Personal information
- Full name: Lawrence Anderson Markham
- Born: 1 September 1924 Mbabane, Swaziland Protectorate
- Died: 5 August 2000 (aged 75) Pietermaritzburg, KwaZulu-Natal, South Africa
- Nickname: Fish
- Batting: Right-handed
- Bowling: Legbreak
- Relations: Neville Markham (brother)

International information
- National side: South Africa;

Domestic team information
- 1946–47 – 1950–51: Natal

Career statistics
| Competition | Tests | First-class |
| Matches | 1 | 17 |
| Runs scored | 20 | 268 |
| Batting average | 20.00 | 15.76 |
| 100s/50s | 0/0 | 1/0 |
| Top score | 20 | 134 |
| Balls bowled | 104 | 2135 |
| Wickets | 1 | 53 |
| Bowling average | 72.00 | 16.84 |
| 5 wickets in innings | 0 | 3 |
| 10 wickets in match | 0 | 0 |
| Best bowling | 1/34 | 7/106 |
| Catches/stumpings | 0/0 | 6/- |
- Source: Cricinfo, 12 December 2021

= Fish Markham =

South African cricketer

Lawrence Anderson "Fish" Markham (12 September 1924 – 5 August 2000) was a South African cricketer who played in one Test in 1949.

== Biography ==
Markham was a right-arm leg-break bowler and a right-handed lower-order batsman. His single Test was the fourth match of the 1948–49 England tour series, and he was the third spin bowler alongside Tufty Mann and Athol Rowan. He scored 20 in his single innings and took just one wicket in the game and was dropped for the next match.

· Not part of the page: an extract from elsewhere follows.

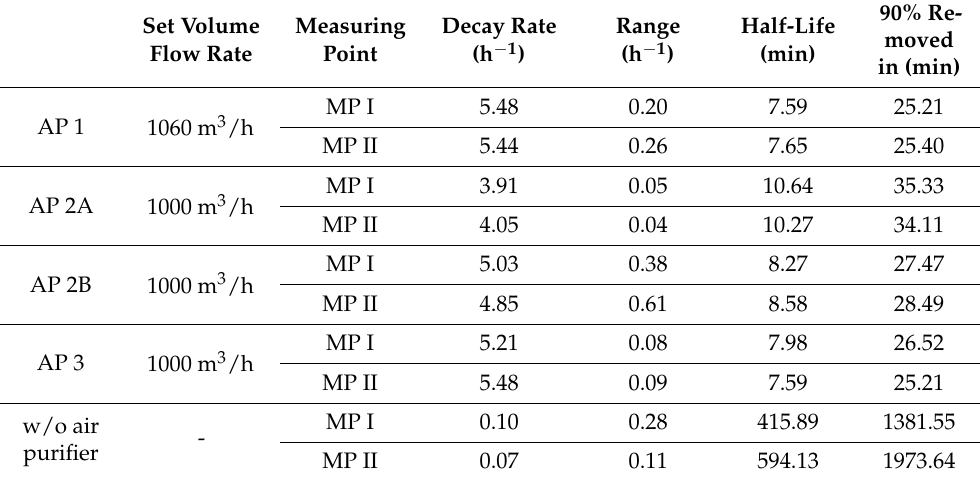
Table 2. Values of the decay rates, half-life, and time after 90% of the aerosols have been removed for different APs at a set volume flow of around 1000 m 3 /h and without AP considering two different measuring points as shown in Figure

He played first-class cricket for Natal from 1946 to 1950. His best figures were 7 for 106 against Western Province in the 1947–48 Currie Cup. His highest score was 134, batting at number nine against Orange Free State a few weeks later, when he went to the wicket at 166 for 7 and added 174 for the eighth wicket with Ossie Dawson; he then took three wickets in each innings to give Natal an innings' victory.

As of 2025, he is the only Test cricketer to have been born in Swaziland.